Right,and a few indicators can help us with that as well.And some retracement concepts.We'll be going through them later.....but right about the above depending on the time frame.
3. Disadvantage of being a short term trader: Again refer to the Chart 2. Consider a short term trader, who has entered into the trade after the first black coloured SL1 according to your theory[at the beginning of the red coloured line]. Hence his stoploss will be red coloured SL1....then SL2. He is out at SL2 when its taken out.

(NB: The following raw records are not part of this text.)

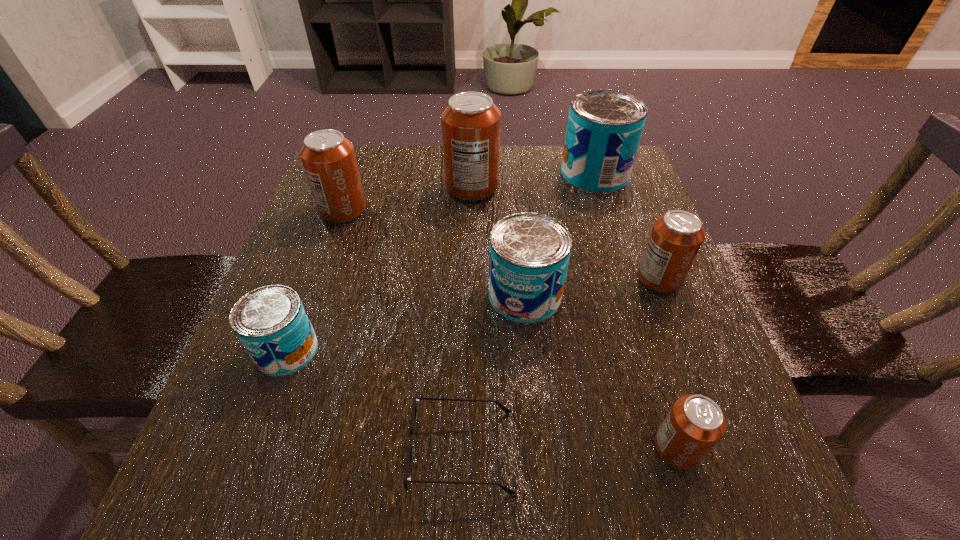
At what (x,y) coordinates should I click in order to perform the action: click on the smallest blue can. Please return your answer as a coordinate pair (x, y). Looking at the image, I should click on (271, 322).

Locate an element on the screen. the leftmost blue can is located at coordinates (271, 322).

Find the location of a particular element. The width and height of the screenshot is (960, 540). the shortest object is located at coordinates (407, 478).

In order to click on free space located on the back of the tallest can in this screenshot , I will do `click(472, 152)`.

Identify the location of free space located on the left of the farthest blue can. (477, 174).

Where is `blank area located 0.100m on the back of the leftmost orange can`? blank area located 0.100m on the back of the leftmost orange can is located at coordinates (356, 173).

The image size is (960, 540). Find the location of `vacant position located on the front of the second smallest blue can`. vacant position located on the front of the second smallest blue can is located at coordinates (544, 500).

Locate an element on the screen. This screenshot has width=960, height=540. vacant area situated on the back of the third biggest orange can is located at coordinates (614, 164).

You are a GUI agent. You are given a task and a screenshot of the screen. Output one action in this format:
    pyautogui.click(x=<x>, y=<y>)
    Task: Click on the free space located 0.050m on the right of the nearest can
    This screenshot has width=960, height=540.
    Given the screenshot: What is the action you would take?
    pyautogui.click(x=734, y=448)

This screenshot has width=960, height=540. In order to click on vacant space situated on the right of the third nearest object in this screenshot , I will do `click(400, 350)`.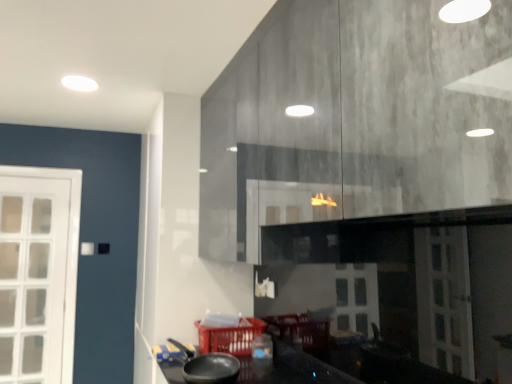
Question: Would you say matte plastic basket at lower center is to the left or to the right of black matte wok at lower center in the picture?

Choices:
 (A) left
 (B) right

Answer: (B)

Question: From a real-world perspective, is matte plastic basket at lower center positioned above or below black matte wok at lower center?

Choices:
 (A) above
 (B) below

Answer: (B)

Question: Considering the positions of point (202, 345) and point (207, 360), is point (202, 345) closer or farther from the camera than point (207, 360)?

Choices:
 (A) closer
 (B) farther

Answer: (B)

Question: Considering their positions, is black matte wok at lower center located in front of or behind matte plastic basket at lower center?

Choices:
 (A) behind
 (B) front

Answer: (B)

Question: Considering the positions of black matte wok at lower center and matte plastic basket at lower center in the image, is black matte wok at lower center wider or thinner than matte plastic basket at lower center?

Choices:
 (A) wide
 (B) thin

Answer: (B)

Question: Is point (215, 380) positioned closer to the camera than point (238, 344)?

Choices:
 (A) farther
 (B) closer

Answer: (B)

Question: From their relative heights in the image, would you say black matte wok at lower center is taller or shorter than matte plastic basket at lower center?

Choices:
 (A) tall
 (B) short

Answer: (B)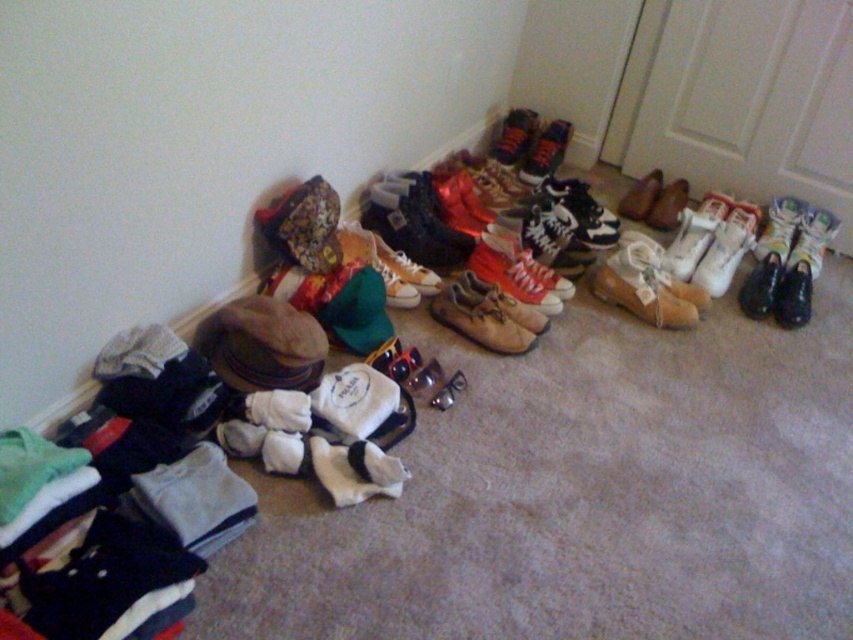
Question: Considering the relative positions of leather tan boot at center-right and leather sneaker at center in the image provided, where is leather tan boot at center-right located with respect to leather sneaker at center?

Choices:
 (A) right
 (B) left

Answer: (A)

Question: Which object appears farthest from the camera in this image?

Choices:
 (A) leather at center
 (B) brown leather shoe at center

Answer: (B)

Question: In this image, where is leather at center located relative to black leather shoe at center-right?

Choices:
 (A) right
 (B) left

Answer: (B)

Question: Considering the relative positions of white leather sneaker at upper right and white leather sneaker at center right in the image provided, where is white leather sneaker at upper right located with respect to white leather sneaker at center right?

Choices:
 (A) below
 (B) above

Answer: (A)

Question: Which object is closer to the camera taking this photo?

Choices:
 (A) leather sneaker at center
 (B) leather at center

Answer: (B)

Question: Among these objects, which one is nearest to the camera?

Choices:
 (A) brown suede shoe at center
 (B) white leather sneaker at upper right
 (C) leather at center

Answer: (C)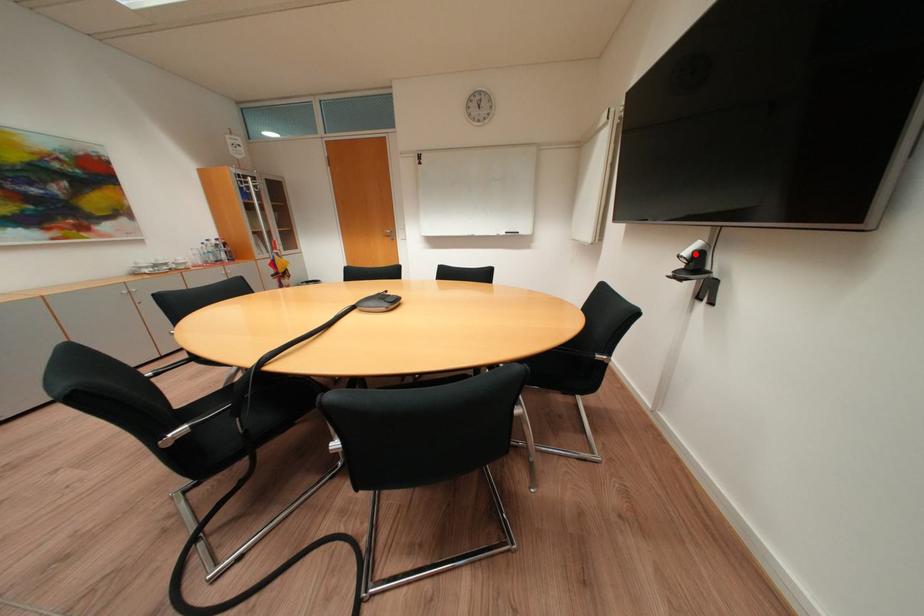
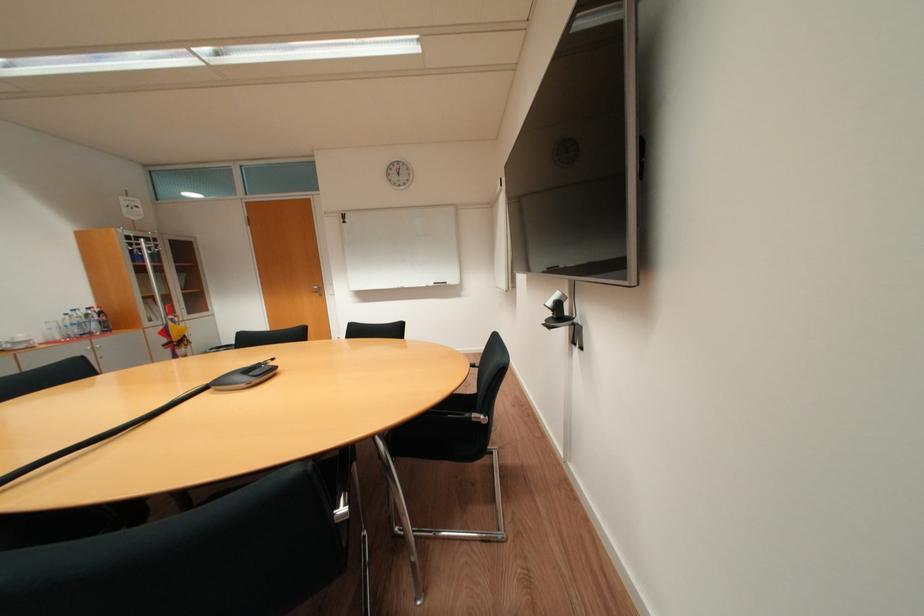
In the second image, find the point that corresponds to the highlighted location in the first image.

(558, 304)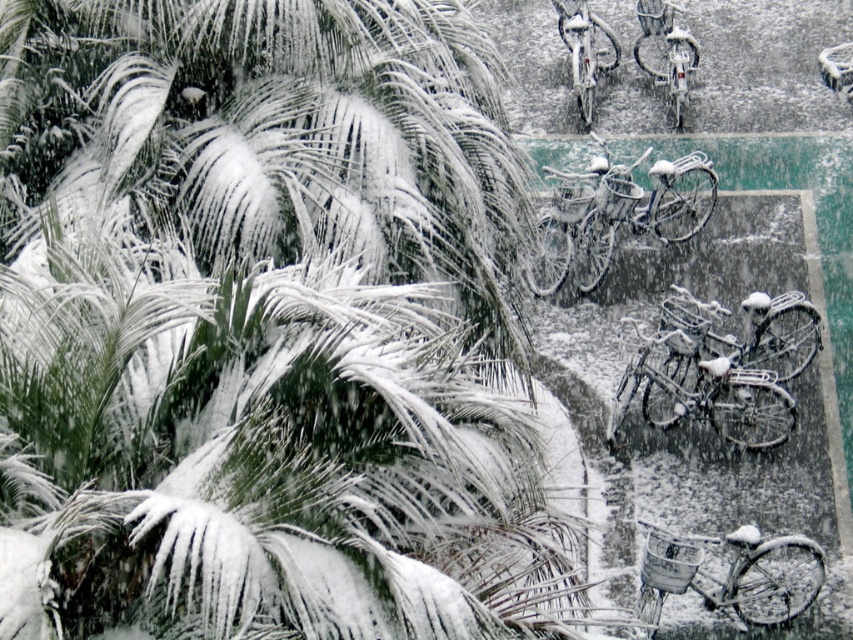
Question: Is metallic silver bicycle at upper right above metallic silver bicycle at center?

Choices:
 (A) no
 (B) yes

Answer: (A)

Question: Which of these objects is positioned farthest from the metallic silver bicycle at lower right?

Choices:
 (A) metallic silver bicycle at center
 (B) metallic silver bicycle at upper right
 (C) white frosty bicycle at center
 (D) snow-covered metallic bicycle at lower right

Answer: (A)

Question: Is snow-covered metallic bicycle at lower right thinner than white frosty bicycle at center?

Choices:
 (A) yes
 (B) no

Answer: (B)

Question: Can you confirm if white frosty bicycle at center is wider than metallic silver bicycle at upper right?

Choices:
 (A) yes
 (B) no

Answer: (A)

Question: Which object appears farthest from the camera in this image?

Choices:
 (A) metallic silver bicycle at lower right
 (B) snow-covered metallic bicycle at lower right

Answer: (B)

Question: Which point is closer to the camera?

Choices:
 (A) metallic silver bicycle at center
 (B) snow-covered metallic bicycle at lower right

Answer: (B)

If you see his net profit, its a small amount, compared to the up trendline between black coloured stoplosses SL1 and SL2[actually it will be more clear in some live chart]. Do you think its a limitation of being a short term trader?
Waiting for your kind reply,
Thanks,
Praveen.
No,my friend......when you trade a weekly chart,an intermediate trend,you would be entering with a bigger stop(because that's where the previous pivot low is),which means that you would be buying lesser no.of shares.In a short term play,you would be buying more shares as your previous pivot low and therefore your stop is relatively near.
Position sizing is therefore of paramount importance.
Shorter the time frame,maybe more the noise.......but small move,large move is taken care of by position sizing.